Michel Legrand, qui a composé la bande originale pour laquelle il remporta un Oscar, avec la chanson Windmills of your mind (paroles de Noel Carpenter), expliqua que le premier montage du film durait cinq heures ! Désemparé, Jewison lui demanda comment couper, alors que trois monteurs (dont le futur réalisateur Hal Ashby) étaient déjà à l'oeuvre, et le musicien lui suggéra de se caler sur sa partition.

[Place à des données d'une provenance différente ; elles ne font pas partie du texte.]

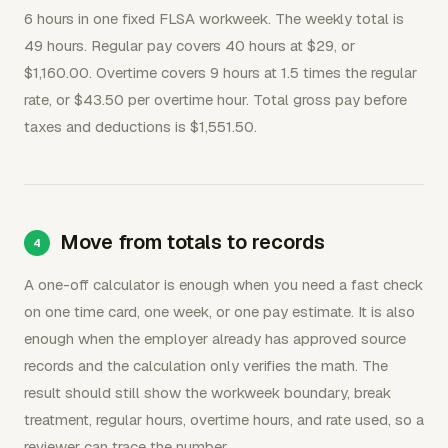
6 hours in one fixed FLSA workweek. The weekly total is
49 hours. Regular pay covers 40 hours at $29, or
$1,160.00. Overtime covers 9 hours at 1.5 times the regular
rate, or $43.50 per overtime hour. Total gross pay before
taxes and deductions is $1,551.50.
Move from totals to records
A one-off calculator is enough when you need a fast check
on one time card, one week, or one pay estimate. It is also
enough when the employer already has approved source
records and the calculation only verifies the math. The
result should still show the workweek boundary, break
treatment, regular hours, overtime hours, and rate used, so a
reviewer can trace the number.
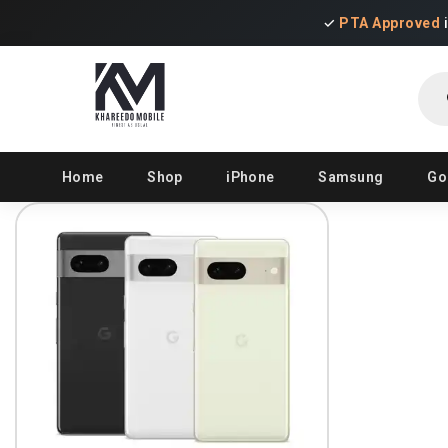
✓
PTA Approved
Pro
sear
Home
Shop
iPhone
Samsung
Go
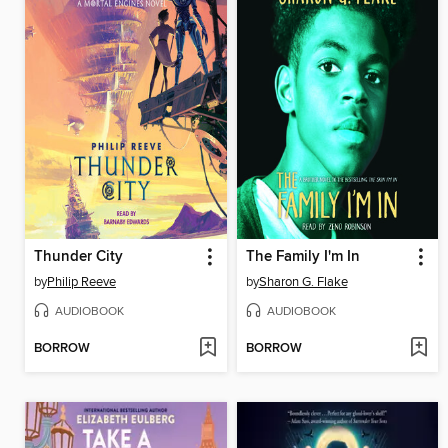
Thunder City
The Family I'm In
by
Philip Reeve
by
Sharon G. Flake
AUDIOBOOK
AUDIOBOOK
BORROW
BORROW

C'est aussi cela qui donne un aspect pop au film : sa musicalité, sa fluidité étonnante, pour un résultat de 102' finalement.

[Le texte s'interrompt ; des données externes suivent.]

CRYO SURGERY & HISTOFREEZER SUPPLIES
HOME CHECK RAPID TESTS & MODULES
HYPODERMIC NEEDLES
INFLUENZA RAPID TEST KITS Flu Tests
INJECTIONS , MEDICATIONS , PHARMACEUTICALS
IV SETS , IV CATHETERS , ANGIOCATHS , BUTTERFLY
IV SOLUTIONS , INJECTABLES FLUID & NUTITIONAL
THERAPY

Même s'il ne fait guère de doute que Steve McQueen était son premier choix (et celui du studio The Mirisch Corporation), le rôle principal fut d'abord envisagé pour Sean Connery mais il déclina l'offre (le regrettant ensuite). Aujourd'hui, il est impossible d'imaginer un autre que McQueen pour incarner Thomas Crown.

De la même manière, avant de revenir à Faye Dunaway, éblouissante après avoir interprété Bonnie Parker dans Bonnie & Clyde d'Arthur Penn, Anouk Aimée et Brigitte Bardot ont été approchées, sans succès, pour le rôle de Vicky Anderson. Jewison avait également pensé à Eva Marie Saint (qu'il avait dirigé dans Les Russes arrivent, en 1966). Le couple qu'elle forme avec McQueen appartient désormais à la légende - et ce ne sont pas Pierce Brosnan et Rene Russo, dans le remake de John McTiernan, qui les supplanteront.

Film champagne, L'affaire Thomas Crown est un mix imparable de polar et de romance, un authentique film-culte sur lequel les années n'ont pas de prise.